26 de maio de 2011

Avanços podem permitir vacina de HIV e malária em dez anos, diz revista

Artigo publicado na "Nature" fala sobre os principais desafios na área.
Alta mutação do vírus da aids ainda impede a criação de dose eficaz.
Progressos clínicos e tecnológicos na área da imunologia indicam que será possível desenvolver vacinas contra aids e malária nos próximos dez anos, diz artigo publicado na revista "Nature" desta semana. Segundo o pesquisador italiano Rino Rappuolli e o americano Alan Aderem, que assinam o texto, o combate à aids e à malária ainda é o maior desafio mundial em saúde pública do século 21.
Junto com a tuberculose, essas duas doenças infecciosas matam quase cinco milhões de pessoas por ano no mundo. Apesar de ainda não haver vacinas disponíveis, os cientistas apostam no avanço da computação e na chamada biologia sistêmica, que estuda a interação entre elementos biológicos (como proteínas, genes, RNA e outras moléculas), para chegar cada vez mais perto de uma resposta imune contra esses males.

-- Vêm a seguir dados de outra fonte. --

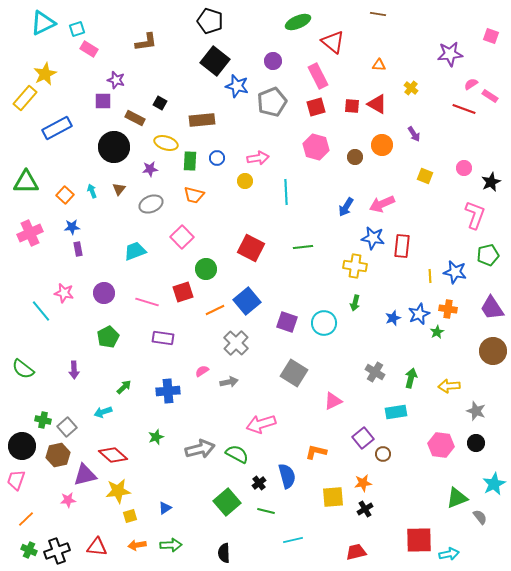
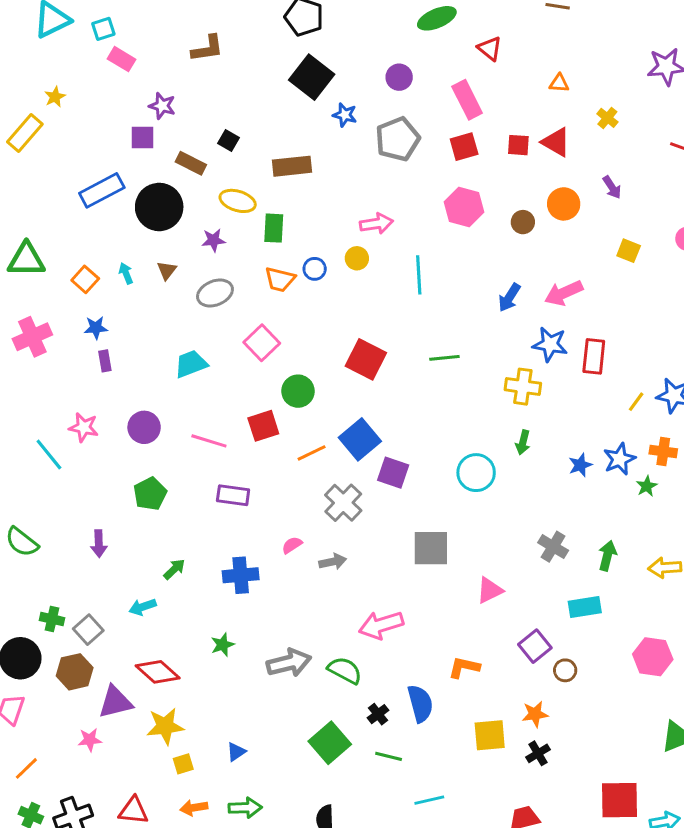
red triangle: (333, 42) -> (490, 48), size x0.7
yellow star: (45, 74) -> (55, 97), size x0.6
blue star: (237, 86) -> (345, 115), size x0.7
blue rectangle: (57, 128) -> (102, 190), moved
blue circle: (217, 158) -> (315, 269), moved
yellow line: (430, 276) -> (636, 402), turned 40
purple square: (287, 322) -> (393, 473), moved
gray square: (294, 373) -> (431, 548), turned -32

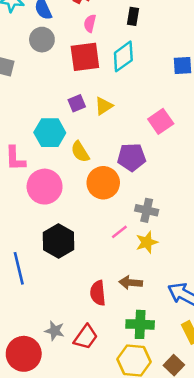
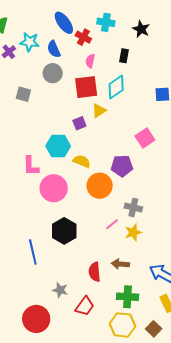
yellow triangle: (104, 106) -> (99, 111), moved
yellow semicircle: (80, 152) -> (82, 161), turned 144
gray star: (55, 331) -> (60, 290), moved

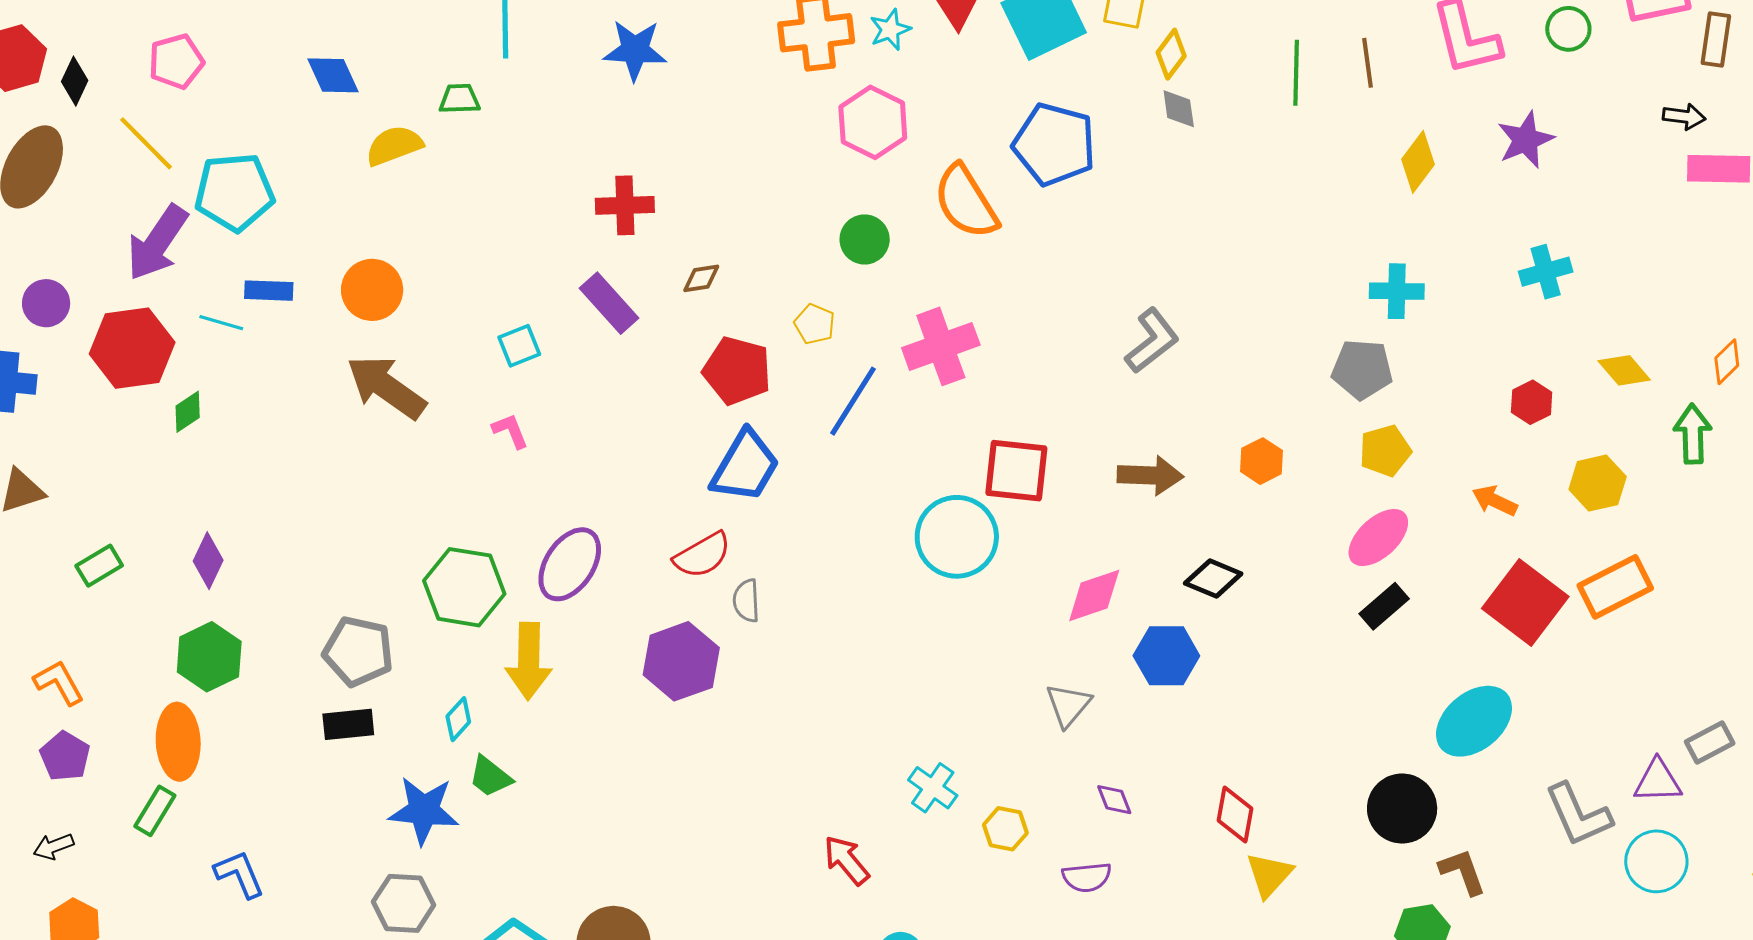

A aceitação de um indivíduo a uma vacina depende de inúmeras interações de fatores genéticos, moleculares e ambientais. Por isso, segundo o infectologista e imunologista Esper Kallas, da Faculdade de Medicina da USP, a abordagem do futuro para a produção de novas doses deve contemplar "tudo ao mesmo tempo". “Esses sistemas geram quantidades fenomenais de dados em computador, por meio de modelos matemáticos, para encontrar relações e padrões que levem a alguma descoberta”, disse. É o que os americanos chamam de “mineração de dados”, que pode servir para encontrar regras no meio do caos.